The symptoms of Norovirus are very distinctive and people often report a sudden onset of nausea followed by projectile vomiting and watery diarrhoea, some people also experience headaches, mild temperatures and stomach cramps. Such symptoms are not normally life threatening and last no longer than 24 to 48 hours.
There is no treatment for the virus but it is important to keep hydrated to combat the loss of fluids. Most people will recover within a few days and there are no long-term effects.
The illness is highly infectious and great care needs to be taken to prevent its spread. When introduced to hospitals, residential care homes and other establishments where people live or work together in close proximity it can have major consequences such as the closure of hospital wards to new admissions, staff going off work sick and appointments being cancelled.
Trudi Grant, Somerset’s Director of Public Health said: “Outbreaks of Norovirus infection are common as winter approaches. However, the impact on individuals and care settings can be limited to some extent by taking some simple actions to help stop the virus spreading.
“Simple things like washing your hands properly, being very careful with the handling of food and avoiding contact with other people who show symptoms will all help avoid getting infected.
“Although most people will usually get better in a day or so, people who are physically frail can be affected far more severely. Extra care should be taken to prevent babies and small children who have diarrhoea and vomiting from dehydrating by giving them plenty of fluids.”
Cllr. Anna Groskop, Cabinet Member with responsibility for health and wellbeing, said: “We all need to help our local hospitals and care homes, particularly at this time of year. So please help yourself, your family and local community by following the advice to stop the spread of infection this winter.”

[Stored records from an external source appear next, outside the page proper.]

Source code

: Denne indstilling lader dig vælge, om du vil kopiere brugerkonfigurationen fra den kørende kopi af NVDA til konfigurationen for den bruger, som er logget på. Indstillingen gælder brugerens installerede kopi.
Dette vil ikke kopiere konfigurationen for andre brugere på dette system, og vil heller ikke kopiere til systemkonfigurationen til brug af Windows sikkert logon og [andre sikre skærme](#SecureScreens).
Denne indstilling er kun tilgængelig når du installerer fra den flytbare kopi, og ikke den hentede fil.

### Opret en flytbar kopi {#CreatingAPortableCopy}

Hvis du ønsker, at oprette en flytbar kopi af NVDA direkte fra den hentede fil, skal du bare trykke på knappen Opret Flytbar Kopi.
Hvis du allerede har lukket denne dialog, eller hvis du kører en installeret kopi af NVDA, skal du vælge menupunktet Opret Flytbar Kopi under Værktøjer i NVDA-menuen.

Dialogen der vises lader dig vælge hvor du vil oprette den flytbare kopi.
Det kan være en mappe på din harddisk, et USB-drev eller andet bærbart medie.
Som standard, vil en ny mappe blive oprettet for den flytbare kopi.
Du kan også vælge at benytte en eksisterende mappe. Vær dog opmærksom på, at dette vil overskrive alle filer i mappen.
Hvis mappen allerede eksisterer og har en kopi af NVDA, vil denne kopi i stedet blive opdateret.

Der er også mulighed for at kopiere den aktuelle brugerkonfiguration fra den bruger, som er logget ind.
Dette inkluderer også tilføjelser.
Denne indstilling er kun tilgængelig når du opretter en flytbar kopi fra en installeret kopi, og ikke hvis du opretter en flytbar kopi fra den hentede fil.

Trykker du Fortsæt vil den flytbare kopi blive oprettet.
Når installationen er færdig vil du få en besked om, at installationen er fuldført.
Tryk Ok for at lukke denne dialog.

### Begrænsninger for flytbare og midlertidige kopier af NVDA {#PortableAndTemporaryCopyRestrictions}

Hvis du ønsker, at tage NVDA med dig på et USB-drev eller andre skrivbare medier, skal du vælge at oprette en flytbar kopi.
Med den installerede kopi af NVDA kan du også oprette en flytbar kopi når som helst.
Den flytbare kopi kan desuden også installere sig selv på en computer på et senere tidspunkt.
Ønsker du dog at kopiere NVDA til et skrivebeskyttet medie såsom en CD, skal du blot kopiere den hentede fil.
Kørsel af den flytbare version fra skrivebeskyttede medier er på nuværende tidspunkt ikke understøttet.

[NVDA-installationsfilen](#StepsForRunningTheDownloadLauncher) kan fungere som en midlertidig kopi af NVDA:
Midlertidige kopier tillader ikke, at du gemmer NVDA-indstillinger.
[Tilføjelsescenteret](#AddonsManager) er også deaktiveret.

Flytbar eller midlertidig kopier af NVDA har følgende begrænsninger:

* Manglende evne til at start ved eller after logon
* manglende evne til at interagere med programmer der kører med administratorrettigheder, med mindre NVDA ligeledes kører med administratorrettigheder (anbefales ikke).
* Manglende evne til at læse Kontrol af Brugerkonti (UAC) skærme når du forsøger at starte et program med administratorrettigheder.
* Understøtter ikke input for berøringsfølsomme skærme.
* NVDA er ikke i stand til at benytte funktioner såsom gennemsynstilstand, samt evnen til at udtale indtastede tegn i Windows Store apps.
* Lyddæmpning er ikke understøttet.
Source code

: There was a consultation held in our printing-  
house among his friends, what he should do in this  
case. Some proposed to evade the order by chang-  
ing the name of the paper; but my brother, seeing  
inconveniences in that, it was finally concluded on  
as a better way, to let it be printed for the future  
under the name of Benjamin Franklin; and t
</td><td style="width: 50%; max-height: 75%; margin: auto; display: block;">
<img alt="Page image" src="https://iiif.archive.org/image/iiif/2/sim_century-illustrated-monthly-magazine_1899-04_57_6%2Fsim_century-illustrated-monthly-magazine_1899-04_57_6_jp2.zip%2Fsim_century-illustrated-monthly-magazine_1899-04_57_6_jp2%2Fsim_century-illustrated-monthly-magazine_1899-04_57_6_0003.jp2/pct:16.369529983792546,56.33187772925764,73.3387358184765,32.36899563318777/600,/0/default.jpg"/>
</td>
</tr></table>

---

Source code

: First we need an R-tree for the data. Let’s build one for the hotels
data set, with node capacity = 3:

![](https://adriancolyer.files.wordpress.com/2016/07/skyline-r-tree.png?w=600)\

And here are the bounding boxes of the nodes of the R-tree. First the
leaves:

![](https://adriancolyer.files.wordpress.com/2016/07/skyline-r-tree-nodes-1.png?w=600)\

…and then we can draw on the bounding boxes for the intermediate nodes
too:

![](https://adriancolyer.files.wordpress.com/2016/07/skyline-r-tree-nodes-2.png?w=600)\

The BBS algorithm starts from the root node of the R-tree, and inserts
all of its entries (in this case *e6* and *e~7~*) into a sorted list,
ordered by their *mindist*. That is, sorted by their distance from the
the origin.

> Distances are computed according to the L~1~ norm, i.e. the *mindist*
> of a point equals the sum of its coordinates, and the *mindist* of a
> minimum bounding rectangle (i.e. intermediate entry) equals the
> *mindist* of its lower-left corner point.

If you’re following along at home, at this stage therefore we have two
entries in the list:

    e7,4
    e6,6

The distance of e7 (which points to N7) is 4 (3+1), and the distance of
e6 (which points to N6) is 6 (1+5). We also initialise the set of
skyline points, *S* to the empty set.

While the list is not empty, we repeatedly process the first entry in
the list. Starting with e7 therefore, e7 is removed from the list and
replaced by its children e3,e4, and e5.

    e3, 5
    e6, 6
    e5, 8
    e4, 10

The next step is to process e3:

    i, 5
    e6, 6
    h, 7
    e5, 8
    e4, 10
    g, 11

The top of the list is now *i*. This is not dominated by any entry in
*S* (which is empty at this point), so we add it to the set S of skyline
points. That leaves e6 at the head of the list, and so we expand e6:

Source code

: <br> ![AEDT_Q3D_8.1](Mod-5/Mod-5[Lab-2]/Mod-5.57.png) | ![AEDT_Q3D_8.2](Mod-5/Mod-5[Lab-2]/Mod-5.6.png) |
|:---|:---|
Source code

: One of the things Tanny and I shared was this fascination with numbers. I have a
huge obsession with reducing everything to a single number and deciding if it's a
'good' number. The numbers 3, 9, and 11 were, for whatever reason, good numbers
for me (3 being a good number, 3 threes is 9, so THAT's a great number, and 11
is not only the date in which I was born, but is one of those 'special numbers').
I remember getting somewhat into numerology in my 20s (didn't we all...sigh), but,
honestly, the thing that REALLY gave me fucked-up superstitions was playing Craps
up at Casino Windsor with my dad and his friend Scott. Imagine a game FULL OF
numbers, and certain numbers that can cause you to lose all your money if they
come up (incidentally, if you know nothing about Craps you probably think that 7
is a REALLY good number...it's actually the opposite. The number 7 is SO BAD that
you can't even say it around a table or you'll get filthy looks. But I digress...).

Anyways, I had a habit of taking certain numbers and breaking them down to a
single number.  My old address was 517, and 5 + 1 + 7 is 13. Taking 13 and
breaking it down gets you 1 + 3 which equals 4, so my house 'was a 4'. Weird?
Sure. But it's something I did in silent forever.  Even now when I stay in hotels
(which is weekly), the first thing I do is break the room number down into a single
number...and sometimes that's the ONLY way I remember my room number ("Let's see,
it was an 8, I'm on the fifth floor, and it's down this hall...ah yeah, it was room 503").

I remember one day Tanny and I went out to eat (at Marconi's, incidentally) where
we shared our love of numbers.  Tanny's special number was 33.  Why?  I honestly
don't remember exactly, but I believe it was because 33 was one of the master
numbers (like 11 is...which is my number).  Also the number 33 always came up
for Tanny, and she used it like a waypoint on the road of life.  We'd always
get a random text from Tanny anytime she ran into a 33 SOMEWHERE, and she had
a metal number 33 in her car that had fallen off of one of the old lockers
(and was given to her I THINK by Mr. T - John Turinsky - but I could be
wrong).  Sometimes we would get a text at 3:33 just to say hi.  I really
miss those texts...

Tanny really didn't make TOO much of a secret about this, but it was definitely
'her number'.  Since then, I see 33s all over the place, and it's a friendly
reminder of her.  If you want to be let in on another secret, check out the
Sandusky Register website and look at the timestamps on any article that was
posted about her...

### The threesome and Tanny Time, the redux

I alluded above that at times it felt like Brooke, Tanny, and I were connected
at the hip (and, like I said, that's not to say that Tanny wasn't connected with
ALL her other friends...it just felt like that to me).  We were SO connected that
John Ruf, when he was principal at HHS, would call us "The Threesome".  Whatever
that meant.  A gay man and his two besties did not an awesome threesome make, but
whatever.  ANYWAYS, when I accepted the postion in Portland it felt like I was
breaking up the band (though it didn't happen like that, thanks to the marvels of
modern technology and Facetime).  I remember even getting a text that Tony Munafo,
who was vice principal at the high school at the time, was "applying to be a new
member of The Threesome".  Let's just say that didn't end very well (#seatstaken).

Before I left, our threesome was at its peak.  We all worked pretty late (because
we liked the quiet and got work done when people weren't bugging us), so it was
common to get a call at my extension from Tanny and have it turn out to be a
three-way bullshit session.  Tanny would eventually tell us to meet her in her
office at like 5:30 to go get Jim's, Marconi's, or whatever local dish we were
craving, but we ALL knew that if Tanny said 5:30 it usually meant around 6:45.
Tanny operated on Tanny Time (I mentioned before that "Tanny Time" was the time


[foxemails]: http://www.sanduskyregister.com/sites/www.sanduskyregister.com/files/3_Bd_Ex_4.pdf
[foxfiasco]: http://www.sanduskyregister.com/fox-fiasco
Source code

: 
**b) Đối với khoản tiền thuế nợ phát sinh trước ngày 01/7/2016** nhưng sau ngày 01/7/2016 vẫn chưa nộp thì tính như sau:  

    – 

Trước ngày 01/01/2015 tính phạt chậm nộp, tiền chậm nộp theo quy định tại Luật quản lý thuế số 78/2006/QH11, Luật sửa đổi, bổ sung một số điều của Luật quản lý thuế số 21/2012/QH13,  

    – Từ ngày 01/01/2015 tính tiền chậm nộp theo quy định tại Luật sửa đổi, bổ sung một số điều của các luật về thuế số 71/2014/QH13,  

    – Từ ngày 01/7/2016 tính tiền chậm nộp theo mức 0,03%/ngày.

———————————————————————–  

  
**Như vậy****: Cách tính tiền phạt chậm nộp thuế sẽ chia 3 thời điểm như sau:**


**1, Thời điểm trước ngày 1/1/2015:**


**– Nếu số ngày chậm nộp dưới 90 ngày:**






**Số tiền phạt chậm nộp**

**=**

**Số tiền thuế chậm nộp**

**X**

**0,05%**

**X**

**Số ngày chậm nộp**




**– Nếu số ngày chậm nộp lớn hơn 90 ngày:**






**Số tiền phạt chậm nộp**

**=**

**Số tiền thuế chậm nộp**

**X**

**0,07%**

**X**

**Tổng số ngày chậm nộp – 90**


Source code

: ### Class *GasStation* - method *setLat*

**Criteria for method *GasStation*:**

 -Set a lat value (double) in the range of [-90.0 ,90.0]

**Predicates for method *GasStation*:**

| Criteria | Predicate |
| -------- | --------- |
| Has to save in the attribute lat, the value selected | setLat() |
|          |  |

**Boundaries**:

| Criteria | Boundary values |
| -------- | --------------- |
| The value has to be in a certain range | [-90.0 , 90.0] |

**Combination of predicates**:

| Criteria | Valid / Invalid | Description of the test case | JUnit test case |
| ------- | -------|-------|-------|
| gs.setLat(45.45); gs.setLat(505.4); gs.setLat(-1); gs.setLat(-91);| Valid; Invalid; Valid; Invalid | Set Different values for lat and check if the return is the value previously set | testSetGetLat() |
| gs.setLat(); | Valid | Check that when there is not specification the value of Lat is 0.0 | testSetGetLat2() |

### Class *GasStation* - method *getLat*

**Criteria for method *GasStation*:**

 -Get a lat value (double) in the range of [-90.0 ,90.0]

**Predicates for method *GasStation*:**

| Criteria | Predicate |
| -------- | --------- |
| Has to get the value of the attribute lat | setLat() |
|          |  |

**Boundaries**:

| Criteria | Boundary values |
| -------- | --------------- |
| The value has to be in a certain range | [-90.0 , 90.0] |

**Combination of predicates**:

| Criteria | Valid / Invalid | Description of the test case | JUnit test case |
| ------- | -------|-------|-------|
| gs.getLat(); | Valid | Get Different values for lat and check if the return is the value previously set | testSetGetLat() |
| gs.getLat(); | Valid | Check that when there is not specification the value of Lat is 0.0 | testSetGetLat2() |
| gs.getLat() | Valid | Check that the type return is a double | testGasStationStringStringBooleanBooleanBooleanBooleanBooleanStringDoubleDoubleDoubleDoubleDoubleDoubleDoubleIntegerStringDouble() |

Dr Ed Ford, a Minehead GP and Chairman of Somerset Clinical Commissioning Group, said: “Norovirus causes unpleasant symptoms of sickness and diarrhoea and we see cases all year round. The symptoms only last a few days but the virus is easily spread from person to person, so good personal hygiene is essential. If you are concerned and need health advice telephone the 111 NHS health helpline.”
Top tips to protect:
• Stay away from work, school or college until you have been free of symptoms for at least 48 hours
• Do not handle or prepare food for other people until you have been symptom free for a minimum period of 48 hours
• Do not visit friends or relatives in hospitals or residential care homes to avoid introducing the infection to environments where it could spread easily and put vulnerable people at greater risk
• Do not attend social gatherings until you have been free of all symptoms for at least 48 hours
• Do not visit your GP surgery or local A&E Unit. You will recover naturally without treatment, but it is important to rest and keep yourself hydrated
• Wash your hands thoroughly and regularly at all times, but particularly after toilet visits and before eating
• Do not share towels with others. If possible, use paper towels after hand-washing and dispose of them immediately
• Make sure that any surface that is contaminated by vomit or faeces is promptly and thoroughly disinfected after an episode of illness
• If your symptoms persist or appear to be worsening, phone your family doctor or NHS 111 for advice
• If you have bloody diarrhoea (blood in your stools), phone your doctor or NHS 111 urgently for advice.